With 75 Days to the Election, Biden is Polling Better Than Any Dem Nominee in the Last 24 Years

As there are now just 75 days left until the general election, polling averages show that Democratic nominee Joe Biden is in a better position to defeat President Donald Trump than any other Democratic candidate has been at this point in the past 24 years.

Nathaniel Rakich, election analyst for political site FiveThirtyEight, on Thursday shared a breakdown of polling averages 75 days out from the presidential election going back to the 1976 election of Jimmy Carter. Biden currently leads Trump by an average of 8.4 points. The last time a Democratic candidate had a comparable lead over their GOP opponent was in 1992, when President Bill Clinton was running for his first term with a lead of about 8.5 points two and a half months out from the election.

When Clinton ran for re-election in 1996—24 years ago—his lead 75 days before the election was just about 4.4 points. That's the second highest lead at this point in the election cycle within the past 24 years, after former Democratic presidential candidate Hillary Clinton's lead of about 5.3 points over Trump in 2016. Biden currently has a 3.1 point advantage over Clinton's 2016 lead.

The @FiveThirtyEight nat'l polling average with 75 days until E-Day:

2020: Biden+8.4
2016: Clinton+5.3
2012: Romney+0.04
2008: Obama+1.3
2004: Kerry+2.0
2000: Gore+3.7
1996: Clinton+4.4
1992: Clinton+8.5
1988: Bush+4.8
1984: Reagan+16.5
1980: Reagan+6.0
1976: Carter+26.6

— Nathaniel Rakich (@baseballot) August 20, 2020

The FiveThirtyEight polling average for Biden is slightly more favorable than the average compiled by Real Clear Politics, which currently shows the Democratic candidate ahead of Trump by about 7.6 percent. Meanwhile, a poll carried out by The Economist/YouGov this week from August 16 to 18 shows Biden ahead by 10 points, with the backing of 50 percent of voters compared to 40 percent who support the president.

But Trump and his campaign officials have repeatedly dismissed poor polling numbers for the incumbent president. They have argued that most polls are biased against Trump and other GOP lawmakers.

Campaign aides have also pointed to 2016, when most pollsters believed Clinton would win the presidential contest.

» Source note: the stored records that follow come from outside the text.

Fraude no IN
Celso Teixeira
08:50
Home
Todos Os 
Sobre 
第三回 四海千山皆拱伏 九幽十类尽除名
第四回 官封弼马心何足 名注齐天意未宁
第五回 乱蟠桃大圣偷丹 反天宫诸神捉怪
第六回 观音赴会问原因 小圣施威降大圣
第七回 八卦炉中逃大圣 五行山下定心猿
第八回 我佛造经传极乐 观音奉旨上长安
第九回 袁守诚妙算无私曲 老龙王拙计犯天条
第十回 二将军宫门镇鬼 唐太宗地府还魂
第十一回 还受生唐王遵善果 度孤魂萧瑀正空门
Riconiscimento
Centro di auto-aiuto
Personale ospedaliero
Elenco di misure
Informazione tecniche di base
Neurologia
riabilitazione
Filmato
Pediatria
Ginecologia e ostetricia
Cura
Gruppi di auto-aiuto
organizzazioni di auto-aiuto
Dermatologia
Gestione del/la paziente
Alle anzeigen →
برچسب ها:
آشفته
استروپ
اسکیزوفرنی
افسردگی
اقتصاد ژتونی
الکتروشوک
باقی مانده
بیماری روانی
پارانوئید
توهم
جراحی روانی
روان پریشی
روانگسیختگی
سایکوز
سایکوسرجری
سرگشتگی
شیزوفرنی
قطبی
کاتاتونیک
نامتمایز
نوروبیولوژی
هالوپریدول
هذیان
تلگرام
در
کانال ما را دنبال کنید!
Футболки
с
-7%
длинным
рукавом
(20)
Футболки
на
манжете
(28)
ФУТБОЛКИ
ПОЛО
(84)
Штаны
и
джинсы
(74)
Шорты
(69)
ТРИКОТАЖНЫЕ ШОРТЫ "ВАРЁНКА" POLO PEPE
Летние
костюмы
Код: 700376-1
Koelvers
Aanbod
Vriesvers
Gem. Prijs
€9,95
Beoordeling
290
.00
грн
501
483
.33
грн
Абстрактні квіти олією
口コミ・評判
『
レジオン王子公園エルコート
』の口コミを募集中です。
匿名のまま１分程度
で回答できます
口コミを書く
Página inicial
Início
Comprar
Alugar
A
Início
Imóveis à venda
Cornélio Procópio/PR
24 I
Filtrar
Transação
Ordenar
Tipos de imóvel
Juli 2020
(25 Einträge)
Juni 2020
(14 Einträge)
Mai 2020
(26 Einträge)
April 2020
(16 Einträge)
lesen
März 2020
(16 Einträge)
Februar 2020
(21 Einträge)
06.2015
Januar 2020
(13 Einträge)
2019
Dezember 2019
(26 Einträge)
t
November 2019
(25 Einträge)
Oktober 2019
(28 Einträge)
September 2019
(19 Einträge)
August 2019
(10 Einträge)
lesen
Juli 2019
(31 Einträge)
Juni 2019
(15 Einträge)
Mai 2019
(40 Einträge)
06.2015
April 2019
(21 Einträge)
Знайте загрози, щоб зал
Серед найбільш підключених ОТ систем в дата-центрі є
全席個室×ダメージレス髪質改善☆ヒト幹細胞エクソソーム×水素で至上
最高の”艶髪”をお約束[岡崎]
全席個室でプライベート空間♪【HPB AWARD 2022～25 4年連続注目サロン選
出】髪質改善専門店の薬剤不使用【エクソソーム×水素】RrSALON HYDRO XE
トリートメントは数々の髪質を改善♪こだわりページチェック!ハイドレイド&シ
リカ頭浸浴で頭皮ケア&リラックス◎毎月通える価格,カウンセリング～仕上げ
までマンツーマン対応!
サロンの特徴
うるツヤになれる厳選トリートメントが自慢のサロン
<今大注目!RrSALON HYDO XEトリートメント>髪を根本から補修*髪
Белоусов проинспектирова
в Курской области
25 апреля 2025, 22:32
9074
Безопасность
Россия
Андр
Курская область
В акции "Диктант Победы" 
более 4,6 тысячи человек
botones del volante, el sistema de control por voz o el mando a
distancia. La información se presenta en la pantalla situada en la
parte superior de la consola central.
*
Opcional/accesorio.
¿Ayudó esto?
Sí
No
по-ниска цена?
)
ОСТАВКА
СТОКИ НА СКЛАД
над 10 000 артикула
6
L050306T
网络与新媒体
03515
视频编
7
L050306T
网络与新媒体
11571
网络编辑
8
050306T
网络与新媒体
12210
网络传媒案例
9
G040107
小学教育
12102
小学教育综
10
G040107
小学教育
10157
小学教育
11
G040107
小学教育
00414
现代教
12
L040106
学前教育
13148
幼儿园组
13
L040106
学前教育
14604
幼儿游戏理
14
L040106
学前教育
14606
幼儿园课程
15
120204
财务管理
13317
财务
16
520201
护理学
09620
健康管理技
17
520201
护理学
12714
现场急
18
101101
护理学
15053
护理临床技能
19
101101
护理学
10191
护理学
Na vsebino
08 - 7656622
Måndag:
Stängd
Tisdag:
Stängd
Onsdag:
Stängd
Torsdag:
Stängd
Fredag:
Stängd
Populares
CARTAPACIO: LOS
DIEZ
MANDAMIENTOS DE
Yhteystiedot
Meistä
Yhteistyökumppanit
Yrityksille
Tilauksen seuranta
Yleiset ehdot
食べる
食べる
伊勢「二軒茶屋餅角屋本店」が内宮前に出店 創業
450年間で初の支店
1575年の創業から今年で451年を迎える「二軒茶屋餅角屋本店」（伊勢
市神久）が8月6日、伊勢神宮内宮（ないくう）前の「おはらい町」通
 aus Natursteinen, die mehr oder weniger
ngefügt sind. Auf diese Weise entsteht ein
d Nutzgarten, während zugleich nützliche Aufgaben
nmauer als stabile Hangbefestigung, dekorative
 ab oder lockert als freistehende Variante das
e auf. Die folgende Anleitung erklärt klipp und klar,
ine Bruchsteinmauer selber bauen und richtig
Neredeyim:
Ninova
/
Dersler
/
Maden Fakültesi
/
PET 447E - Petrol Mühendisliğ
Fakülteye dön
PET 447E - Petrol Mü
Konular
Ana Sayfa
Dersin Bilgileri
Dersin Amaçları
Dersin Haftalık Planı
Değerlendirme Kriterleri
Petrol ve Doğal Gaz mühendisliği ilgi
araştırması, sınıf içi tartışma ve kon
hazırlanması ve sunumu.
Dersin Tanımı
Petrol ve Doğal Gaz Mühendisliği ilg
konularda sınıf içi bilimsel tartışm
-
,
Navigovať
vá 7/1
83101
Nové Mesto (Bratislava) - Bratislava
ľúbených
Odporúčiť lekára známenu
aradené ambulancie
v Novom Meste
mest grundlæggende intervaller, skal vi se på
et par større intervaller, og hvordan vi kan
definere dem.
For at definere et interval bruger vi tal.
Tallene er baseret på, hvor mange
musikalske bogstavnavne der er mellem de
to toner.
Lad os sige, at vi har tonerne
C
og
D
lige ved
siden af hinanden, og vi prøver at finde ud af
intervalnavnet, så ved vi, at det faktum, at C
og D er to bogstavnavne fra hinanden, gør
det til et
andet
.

Although the former Democratic candidate did win nearly 3 million more votes than Trump, she lost by a significant margin in the Electoral College after Trump pulled off a series of wins in key battleground states.

Joe Biden
Democratic presidential nominee Joe Biden and his wife Dr. Jill Biden stand on stage at the end of the third day of the Democratic National Convention, being held virtually amid the novel coronavirus pandemic, at the Chase Center in Wilmington, Delaware on August 19 OLIVIER DOULIERY/AFP/Getty

Currently, Biden appears to be the frontrunner in these swing states as well. Florida, Michigan, Pennsylvania and Wisconsin all voted for former President Barack Obama in 2008 and 2012. But they shifted red for Trump in 2016.

Democrats aim to regain these states on November 3, and recent polls suggest that Biden is ahead by an average of 5 points in Florida, 6.7 points in Michigan, 6.4 points in Pennsylvania and 6.5 points in Wisconsin, according to Real Clear Politics.